▶ **Direction**: Copy out the items word for word, starting at the line with "order: Poales" and ending at the line with "genus: Calamus", both of those lines included.

▶ **Data listing**:

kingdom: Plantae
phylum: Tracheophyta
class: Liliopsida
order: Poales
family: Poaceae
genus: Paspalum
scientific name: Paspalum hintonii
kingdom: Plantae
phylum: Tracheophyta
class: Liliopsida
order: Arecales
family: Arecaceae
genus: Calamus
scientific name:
* * *
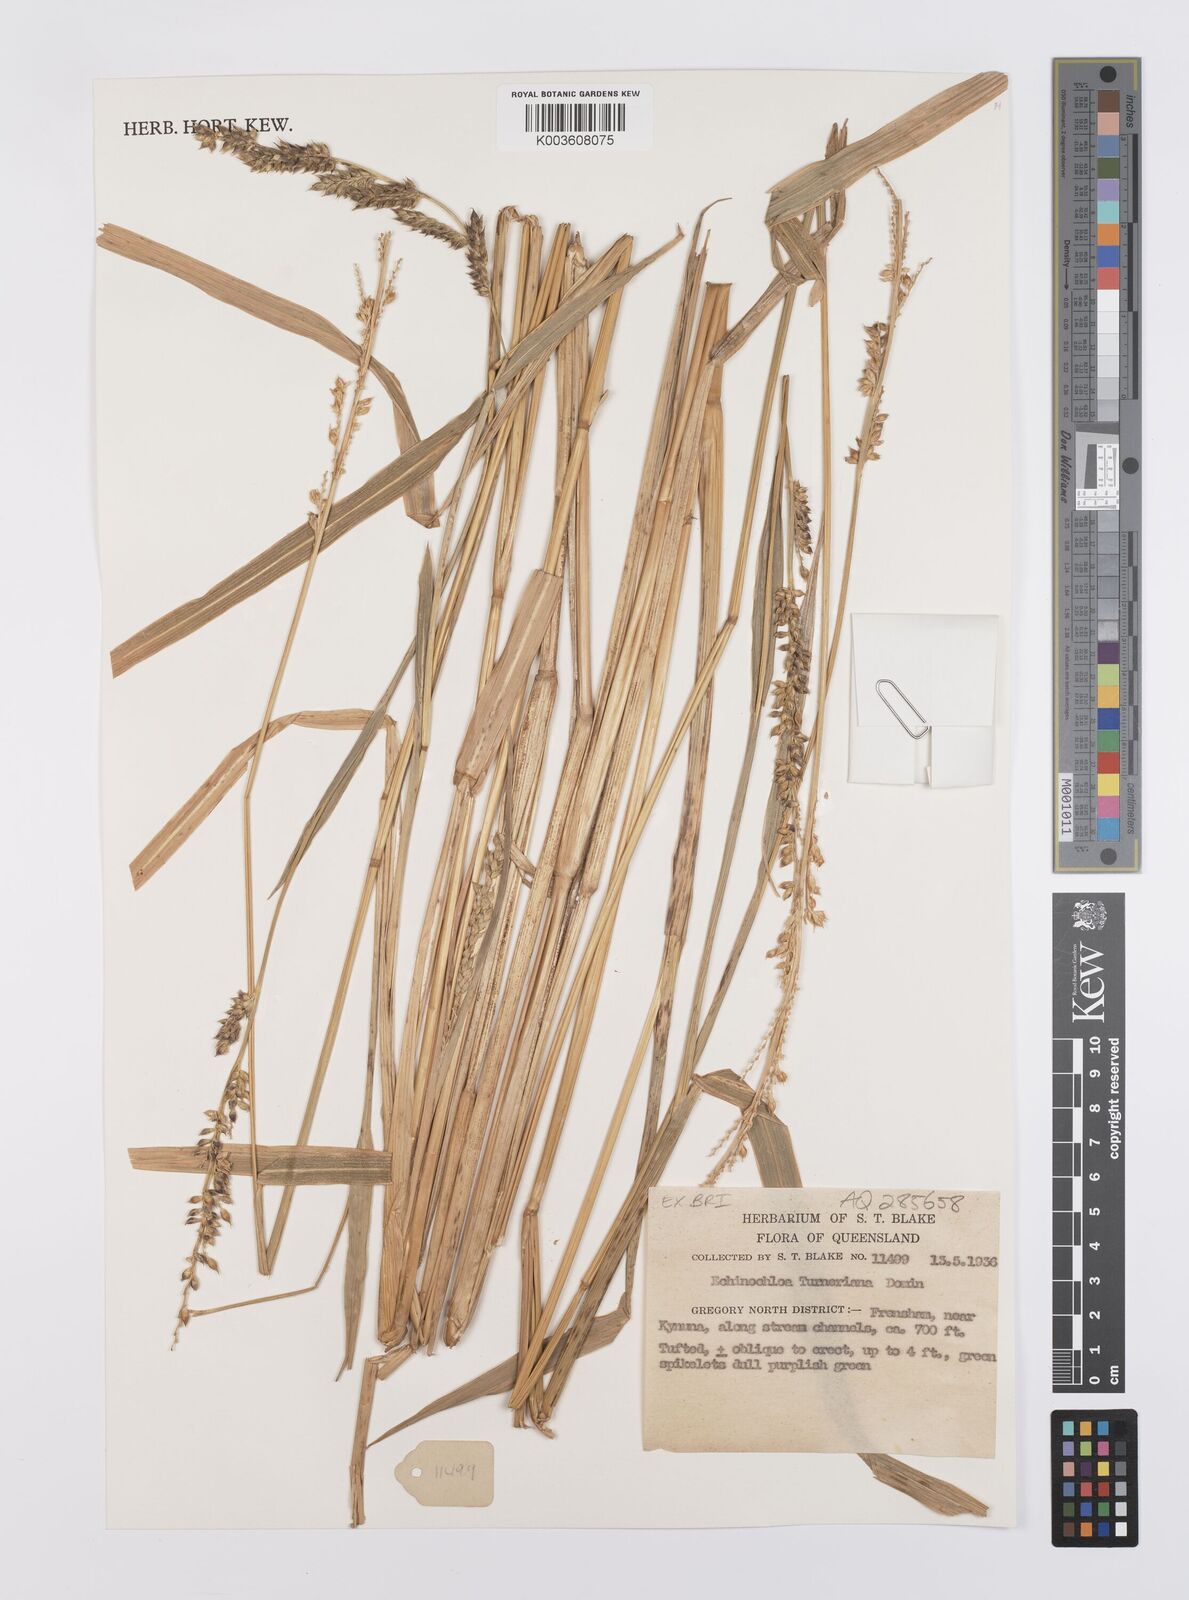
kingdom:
* * *
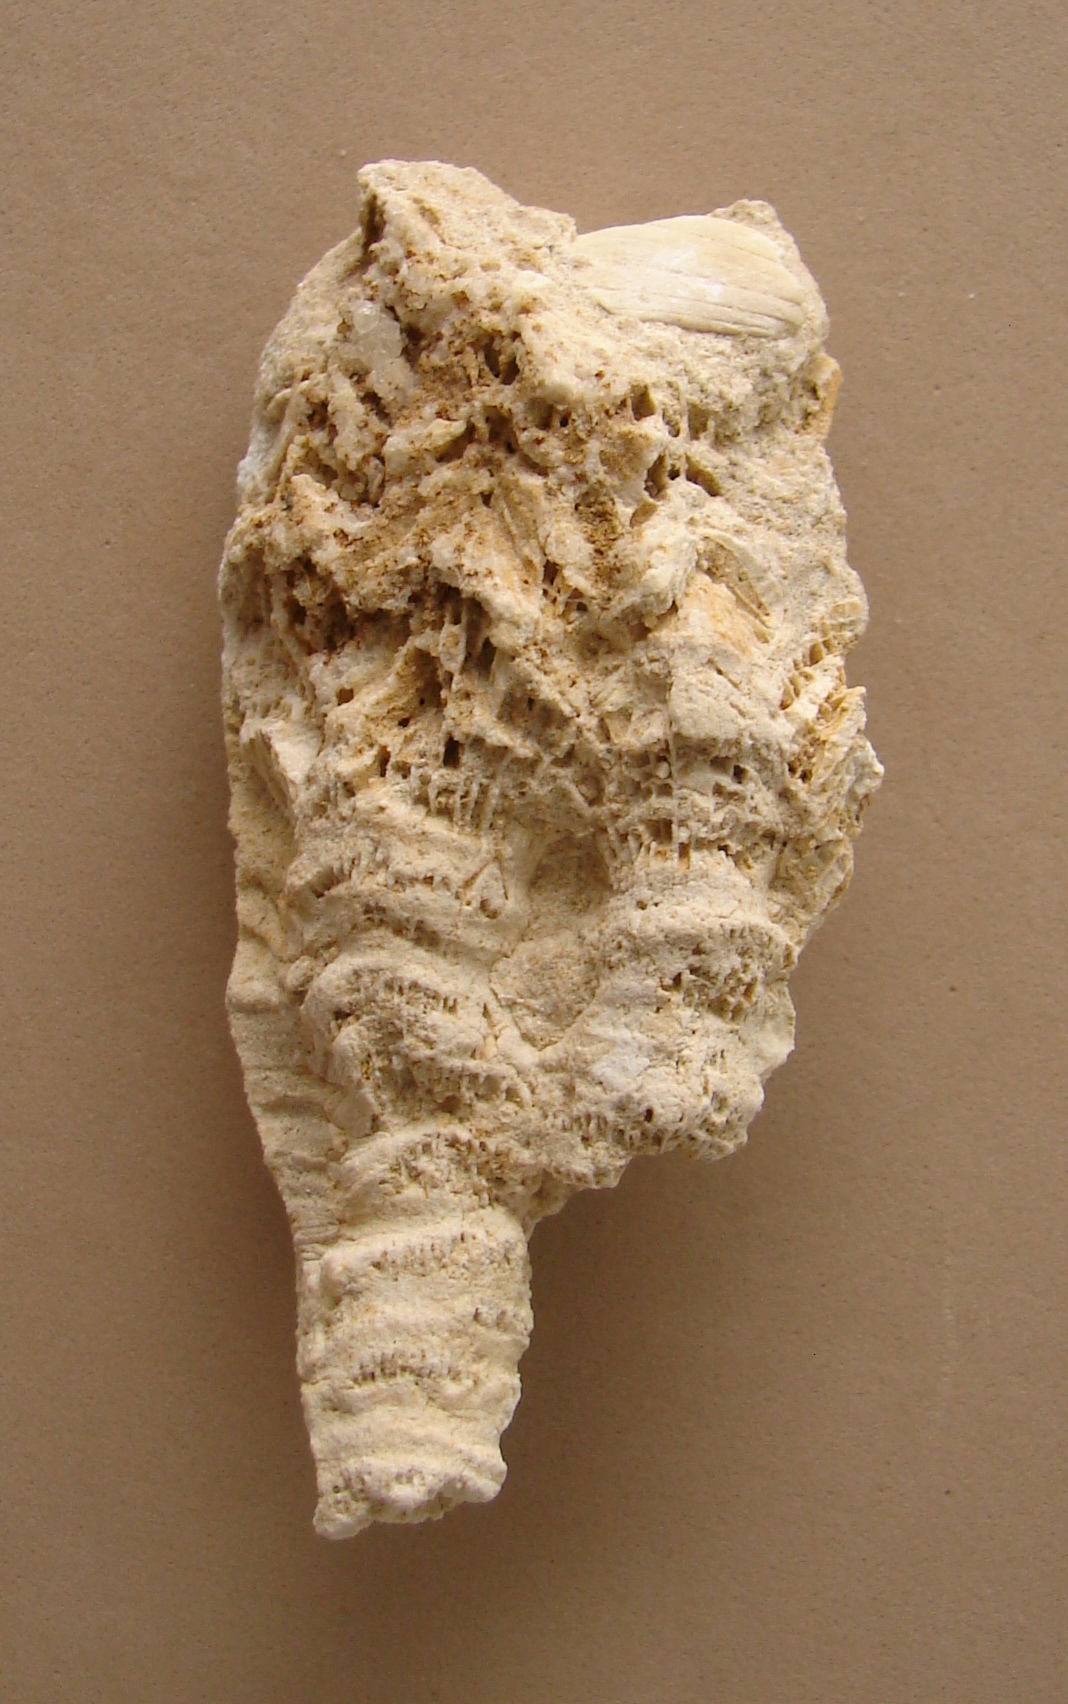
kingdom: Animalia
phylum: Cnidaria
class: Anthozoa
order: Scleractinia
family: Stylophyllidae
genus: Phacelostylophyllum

▶ **Written response**:
order: Poales
family: Poaceae
genus: Paspalum
scientific name: Paspalum hintonii
kingdom: Plantae
phylum: Tracheophyta
class: Liliopsida
order: Arecales
family: Arecaceae
genus: Calamus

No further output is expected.